Monodix (Apertium-byv)
-My commits

Bidix (Apertium-byv-fra)
-My commits

Interface





Project description

A project on the adoption of Medumba-Français language pair in Apertium had as its purpose creation of machine translation system between Medumba and Français languages. As Medumba is one of the low-resource languages of the world the translation system is unlikely to be developed by other methods than Rule-Based Machine Translation. As the evidence of that, we had only about 12 texts from Wikipedia incubator (links in Manifest) and quasi inexistent Medumba-Français aligned text sources as a source.

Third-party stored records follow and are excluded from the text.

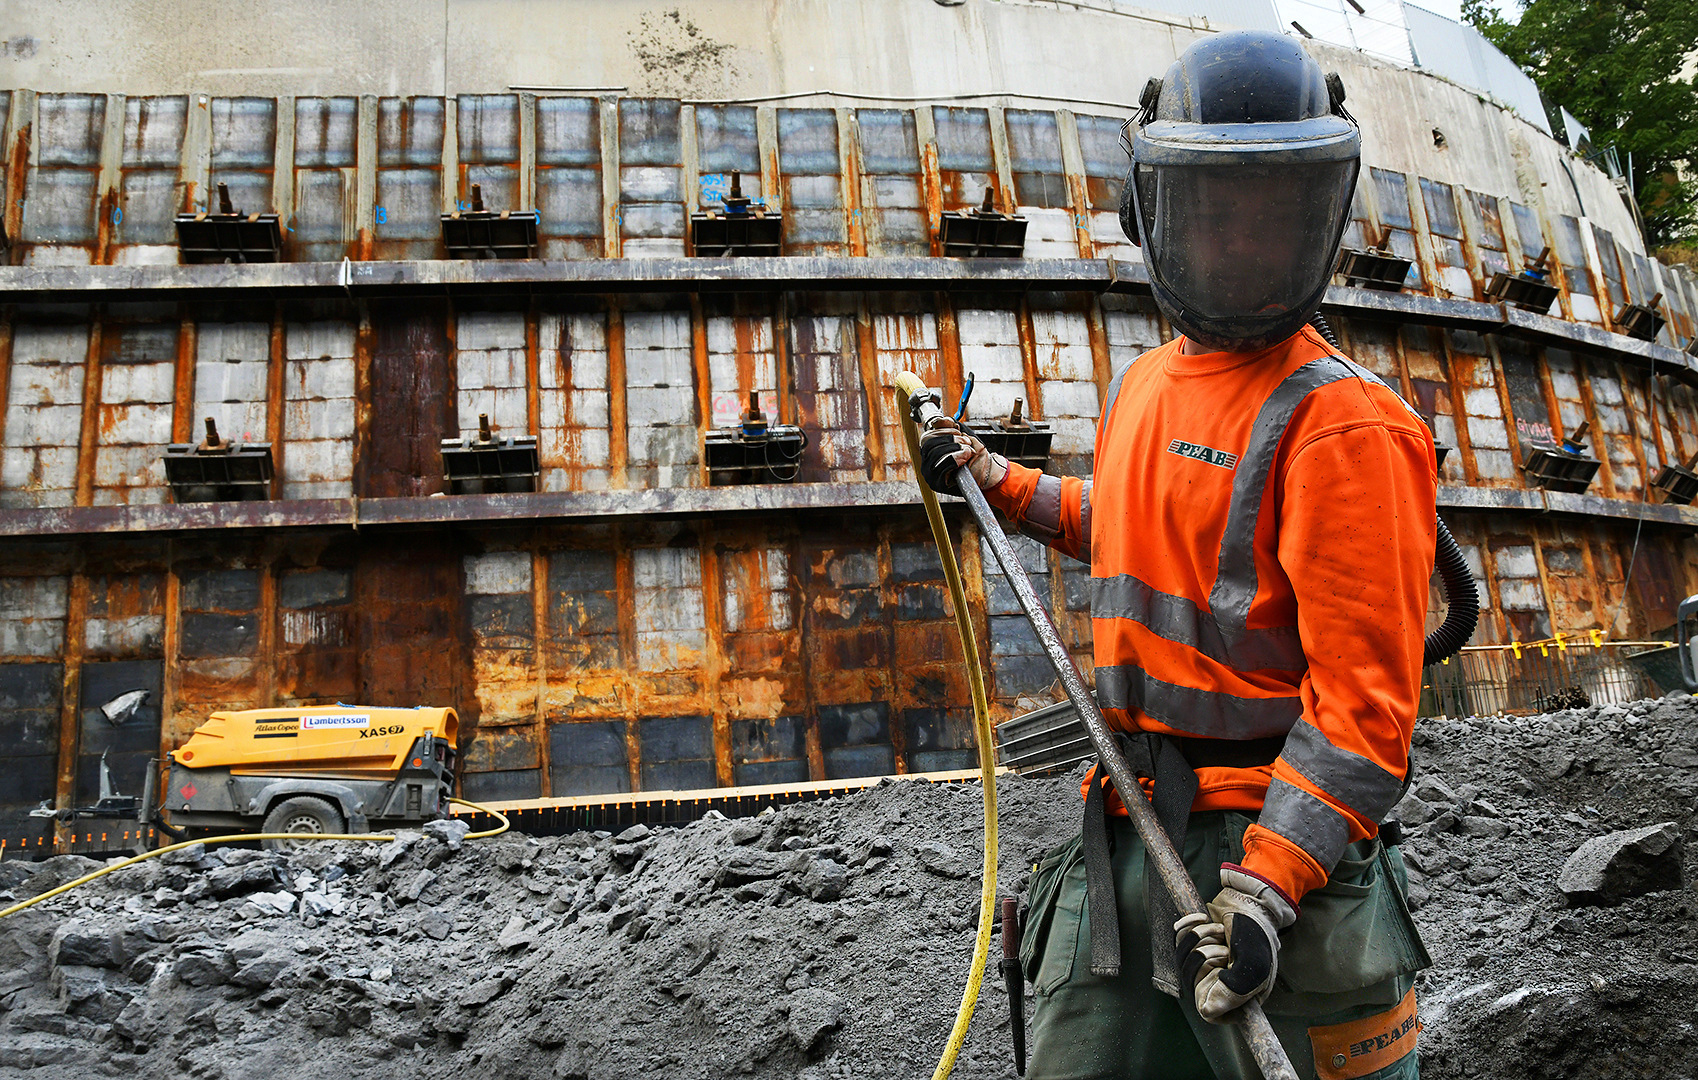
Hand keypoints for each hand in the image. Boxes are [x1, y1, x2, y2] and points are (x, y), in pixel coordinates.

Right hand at [919, 417, 1007, 494]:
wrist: (988, 473)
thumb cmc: (976, 457)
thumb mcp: (964, 436)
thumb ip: (952, 427)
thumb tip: (939, 420)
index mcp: (931, 452)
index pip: (927, 437)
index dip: (942, 430)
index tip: (957, 430)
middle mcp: (927, 464)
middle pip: (929, 444)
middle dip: (950, 438)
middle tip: (965, 441)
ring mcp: (931, 475)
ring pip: (935, 454)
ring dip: (955, 447)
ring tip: (967, 450)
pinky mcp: (938, 484)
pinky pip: (941, 466)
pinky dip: (955, 458)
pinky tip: (965, 457)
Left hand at [1174, 865, 1297, 1023]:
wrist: (1252, 902)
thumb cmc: (1255, 936)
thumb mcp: (1251, 966)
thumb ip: (1232, 991)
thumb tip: (1205, 1011)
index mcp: (1234, 994)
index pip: (1208, 1010)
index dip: (1208, 991)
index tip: (1220, 973)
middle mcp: (1217, 980)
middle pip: (1190, 978)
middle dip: (1206, 956)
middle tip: (1225, 948)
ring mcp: (1204, 961)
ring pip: (1182, 956)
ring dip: (1200, 938)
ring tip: (1219, 931)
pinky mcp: (1194, 941)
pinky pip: (1178, 936)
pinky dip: (1190, 924)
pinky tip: (1205, 919)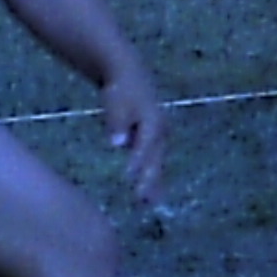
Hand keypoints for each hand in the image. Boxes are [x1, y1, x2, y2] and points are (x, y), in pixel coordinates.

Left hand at [100, 60, 168, 204]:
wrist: (129, 74)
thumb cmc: (121, 89)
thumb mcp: (116, 103)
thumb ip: (117, 124)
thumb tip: (118, 144)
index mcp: (153, 122)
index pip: (144, 146)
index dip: (137, 162)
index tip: (129, 178)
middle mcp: (160, 131)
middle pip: (155, 158)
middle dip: (151, 179)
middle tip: (144, 200)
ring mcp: (159, 136)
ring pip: (157, 162)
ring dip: (154, 182)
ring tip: (151, 203)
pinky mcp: (154, 139)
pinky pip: (154, 160)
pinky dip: (151, 175)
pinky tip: (149, 193)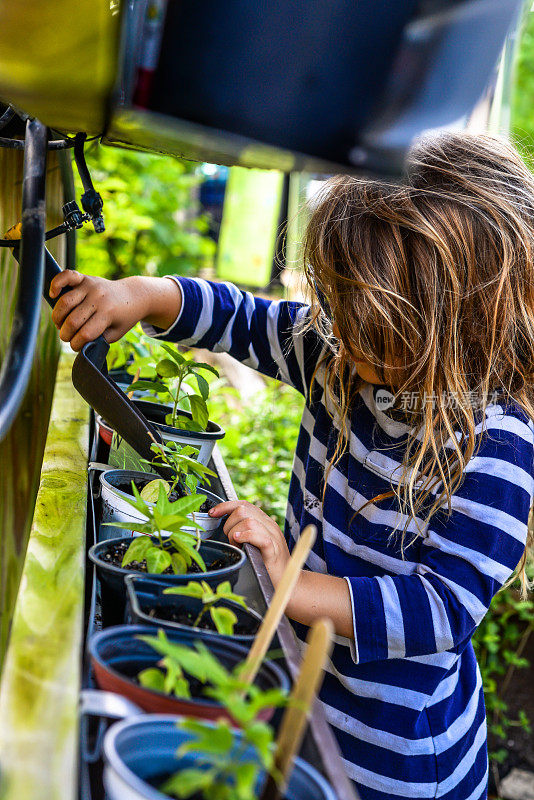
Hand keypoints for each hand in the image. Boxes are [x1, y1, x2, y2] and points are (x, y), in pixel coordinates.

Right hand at [49, 272, 182, 350]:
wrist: (133, 296)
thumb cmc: (122, 318)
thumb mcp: (116, 333)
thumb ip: (99, 340)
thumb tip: (79, 344)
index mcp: (108, 314)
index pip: (85, 334)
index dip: (76, 344)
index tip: (76, 347)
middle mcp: (98, 299)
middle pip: (73, 321)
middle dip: (65, 334)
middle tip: (66, 337)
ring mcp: (91, 286)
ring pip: (65, 302)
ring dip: (57, 317)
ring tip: (60, 323)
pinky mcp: (85, 278)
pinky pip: (66, 276)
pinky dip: (56, 284)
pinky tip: (53, 295)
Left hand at [209, 500, 290, 585]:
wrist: (288, 579)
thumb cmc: (267, 562)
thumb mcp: (254, 542)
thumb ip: (244, 531)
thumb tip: (224, 527)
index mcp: (264, 521)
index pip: (243, 504)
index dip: (225, 506)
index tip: (212, 513)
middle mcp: (268, 525)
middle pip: (243, 510)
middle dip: (229, 524)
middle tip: (231, 540)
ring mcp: (272, 536)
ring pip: (249, 521)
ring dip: (235, 533)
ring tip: (237, 546)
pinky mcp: (273, 550)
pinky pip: (260, 537)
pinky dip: (246, 537)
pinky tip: (239, 542)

Generally, the project consisted of three main parts:

  • Morphological analyzer for Medumba
  • Medumba-Français bilingual dictionary (bidix)
  • Transfer rules

A detailed work plan for the project can be found here.

Morphological Analyzer

We had to develop morphological analyzer almost from scratch. And the most challenging thing from the beginning was to find any properly organized lists of words or Medumba dictionaries and even online corpus. By the end of the Community Bonding period after 2 weeks of work, we were able to analyze less than 20% of words contained in wiki corpora. Coverage almost 90% by the end of Google Summer of Code program (if not of the bible text which is written in the old orthography).

The morphological analyzer is accompanied by spellrelax file with rules for transcribing the old orthography to the new one.


Bilingual Dictionary

The development of the bidix was halted for the benefit of the morphological analyser for the Mə̀dʉ̂mbɑ̀.

Transfer rules

We cannot reproduce correctly the structure of the Français sentence as well as word forms with right Français inflexions as we still have few transfer rules. Transfer rules are developed only for very few nouns so far but we are planning to do it in the nearest future.

Plans for future

  1. Increase coverage as much as possible ;
  2. Write transfer rules ;
  3. Develop the interface ;

Acknowledgements and impressions of GSoC program

First of all, I would like to express my total gratitude to Anastasia Kuznetsova, mentor, who has always been very helpful and supportive (really). In the course of the GSoC program, she helped me when I was stuck and she was always available. She is really helpful. I also thank Jonathan Washington, mentor, who put in all his efforts to make this project a success. Hopefully, this project will motivate others and turn into larger community work.